Your assignment: Copy out the lines of the material word for word, starting with the line that contains "und Entwicklung einen" and going on through the line that contains "Entwicklung sowie Erprobung", both included.

[Transcribed page contents]
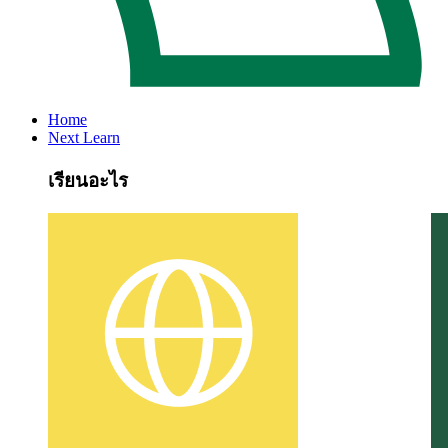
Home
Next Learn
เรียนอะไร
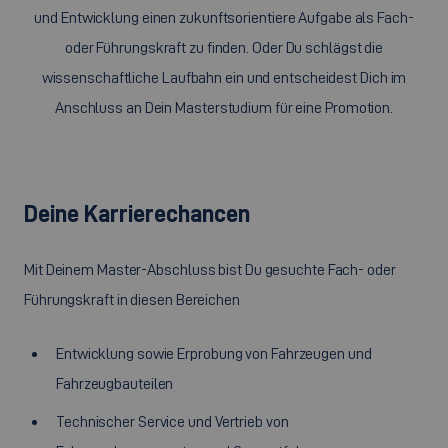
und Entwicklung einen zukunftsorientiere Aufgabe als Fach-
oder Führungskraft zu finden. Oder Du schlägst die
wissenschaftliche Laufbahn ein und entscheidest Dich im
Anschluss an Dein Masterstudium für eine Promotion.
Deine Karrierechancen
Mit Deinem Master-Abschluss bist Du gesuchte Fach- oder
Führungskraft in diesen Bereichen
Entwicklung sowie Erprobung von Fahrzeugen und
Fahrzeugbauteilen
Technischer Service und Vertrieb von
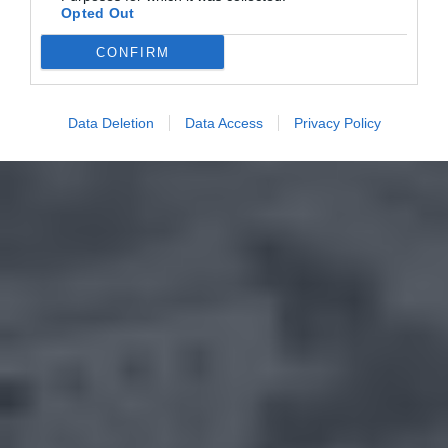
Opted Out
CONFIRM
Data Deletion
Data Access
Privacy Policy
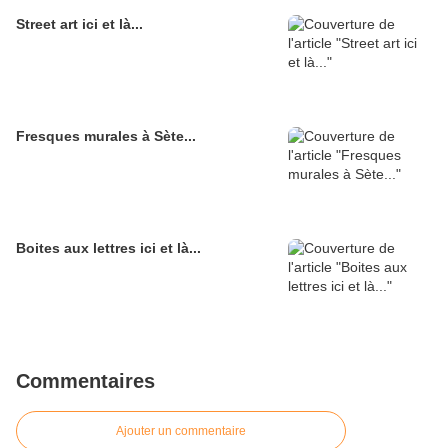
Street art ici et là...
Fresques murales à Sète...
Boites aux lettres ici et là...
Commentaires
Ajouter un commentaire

Result:
und Entwicklung einen zukunftsorientiere Aufgabe als Fach-
oder Führungskraft zu finden. Oder Du schlägst die
wissenschaftliche Laufbahn ein und entscheidest Dich im
Anschluss an Dein Masterstudium für eine Promotion.
Deine Karrierechancen
Mit Deinem Master-Abschluss bist Du gesuchte Fach- oder
Führungskraft in diesen Bereichen
Entwicklung sowie Erprobung von Fahrzeugen und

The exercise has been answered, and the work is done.